* _Records to process_
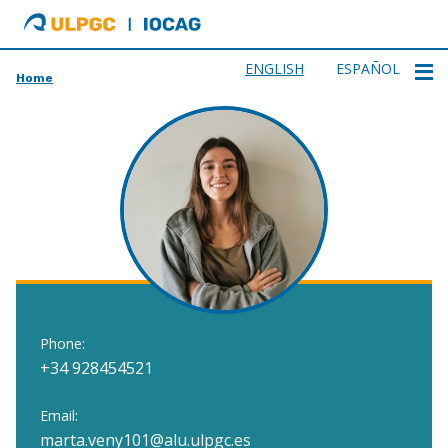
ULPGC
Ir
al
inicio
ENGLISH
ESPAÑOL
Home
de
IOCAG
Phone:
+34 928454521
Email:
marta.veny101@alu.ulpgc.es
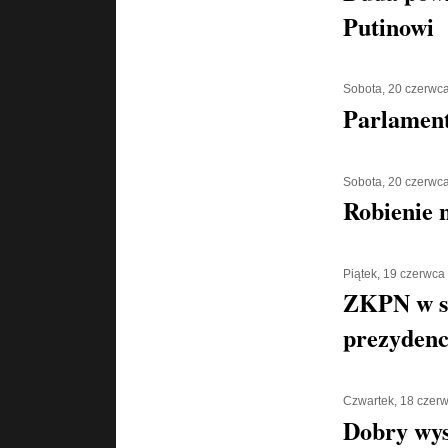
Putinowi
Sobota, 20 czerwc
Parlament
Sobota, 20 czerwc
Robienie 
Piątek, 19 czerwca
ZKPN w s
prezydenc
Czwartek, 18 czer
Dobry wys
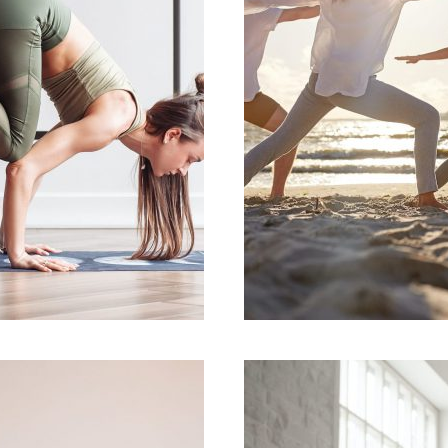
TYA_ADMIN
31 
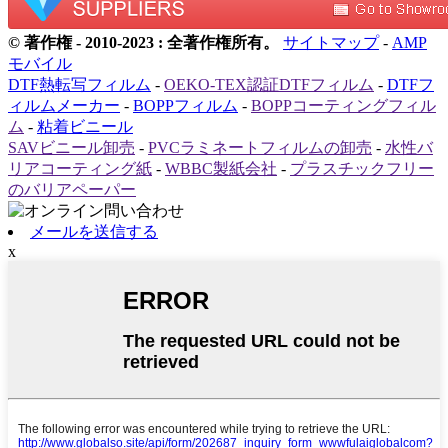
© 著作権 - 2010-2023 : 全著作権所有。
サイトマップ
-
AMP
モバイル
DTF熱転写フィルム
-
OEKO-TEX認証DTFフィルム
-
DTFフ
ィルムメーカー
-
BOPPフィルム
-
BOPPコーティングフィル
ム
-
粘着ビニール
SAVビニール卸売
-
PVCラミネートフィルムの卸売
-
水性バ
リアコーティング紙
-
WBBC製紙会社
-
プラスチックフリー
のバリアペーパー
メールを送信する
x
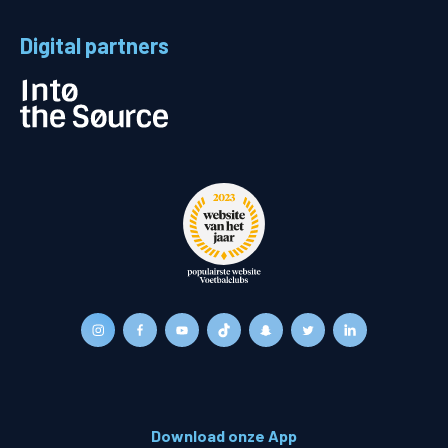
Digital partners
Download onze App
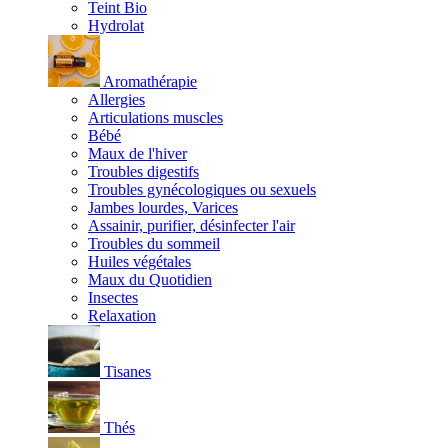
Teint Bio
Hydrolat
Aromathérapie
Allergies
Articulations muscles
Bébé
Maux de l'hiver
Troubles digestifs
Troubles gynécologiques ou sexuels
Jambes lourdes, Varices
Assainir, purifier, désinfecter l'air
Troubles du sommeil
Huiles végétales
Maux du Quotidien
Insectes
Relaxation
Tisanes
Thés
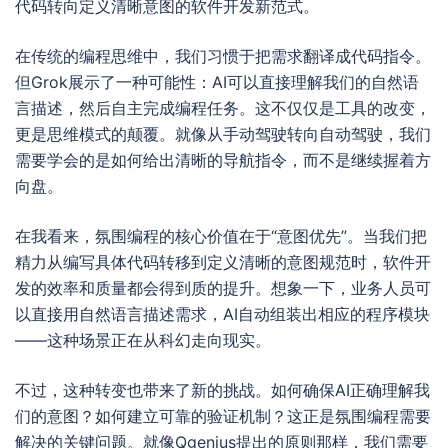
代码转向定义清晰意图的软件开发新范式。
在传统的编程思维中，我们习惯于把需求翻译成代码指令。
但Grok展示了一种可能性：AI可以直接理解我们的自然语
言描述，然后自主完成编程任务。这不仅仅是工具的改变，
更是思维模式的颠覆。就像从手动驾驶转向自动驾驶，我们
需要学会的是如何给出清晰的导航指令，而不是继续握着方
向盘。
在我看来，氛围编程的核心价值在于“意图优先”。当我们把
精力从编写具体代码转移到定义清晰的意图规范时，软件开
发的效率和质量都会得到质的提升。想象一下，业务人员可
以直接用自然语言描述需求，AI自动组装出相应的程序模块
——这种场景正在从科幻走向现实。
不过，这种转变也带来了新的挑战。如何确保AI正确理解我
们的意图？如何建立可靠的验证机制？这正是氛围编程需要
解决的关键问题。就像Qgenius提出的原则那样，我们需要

==

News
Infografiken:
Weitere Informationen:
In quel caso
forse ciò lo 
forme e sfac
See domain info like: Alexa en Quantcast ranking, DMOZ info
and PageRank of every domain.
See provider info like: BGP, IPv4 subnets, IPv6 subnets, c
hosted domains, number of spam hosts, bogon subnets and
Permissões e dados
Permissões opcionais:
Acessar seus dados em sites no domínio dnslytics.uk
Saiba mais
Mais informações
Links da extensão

* _Your goal_
As you read the records above, find each line that contains "Troubles" and copy it.

* _Answer space_
Troubles digestifs
Troubles gynécologiques ou sexuels
Troubles du sommeil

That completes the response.